Il s’agit de lutter pour le pouvoir ouvrier, pour l’État ouvrier qui commencera dès le début à s’éteindre et qui sera fondé sur les conseils qui sont les outils de démocratie directe de la classe ouvrière. Et pour cela, il s’agit de se concentrer sur la construction du parti révolutionnaire internationaliste qui endossera la tâche d’être l’état-major de la classe ouvrière.
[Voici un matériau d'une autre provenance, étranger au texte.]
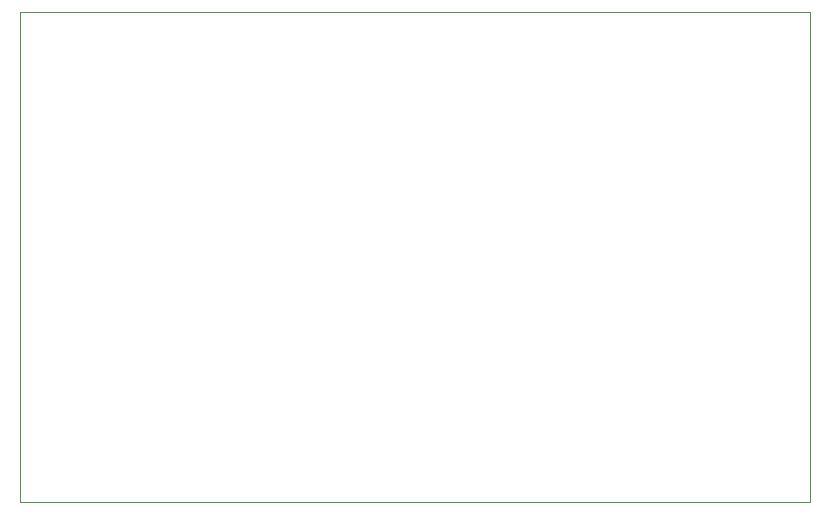
<source format=gko>
G04 (created by PCBNEW (2013-07-07 BZR 4022)-stable) date 2/3/2015 8:26:14 PM*
%MOIN*%
G04 Gerber Fmt 3.4, Leading zero omitted, Abs format*
%FSLAX34Y34*%
G01*
G70*
G90*
G04 APERTURE LIST*
%ADD10C,0.00590551*%
%ADD11C,0.00393701*%
G04 APERTURE END LIST*
G54D10*
G54D11*
X130250Y-71575D02*
X130250Y-55250D01*
X103925Y-71575D02*
X130250Y-71575D01*
X103925Y-55250D02*
X103925Y-71575D01*
X130250Y-55250D02*
X103925Y-55250D01*
M02*

</source>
L’époque dans laquelle nous nous trouvons est l’époque de l’impérialisme. C’est une épée à double tranchant, son autre caractéristique est d’être l’époque des révolutions prolétariennes. L’époque dans laquelle nous nous trouvons est celle où le capitalisme, empêtré dans des crises mondiales combinées, entraîne l’humanité et toutes les espèces vivantes vers la destruction. La lutte contre cette disparition dans la barbarie ne peut être menée qu’avec un programme d’action internationale, avec une direction révolutionnaire internationale. Seule une organisation internationale peut être porteuse d’une idéologie internationaliste.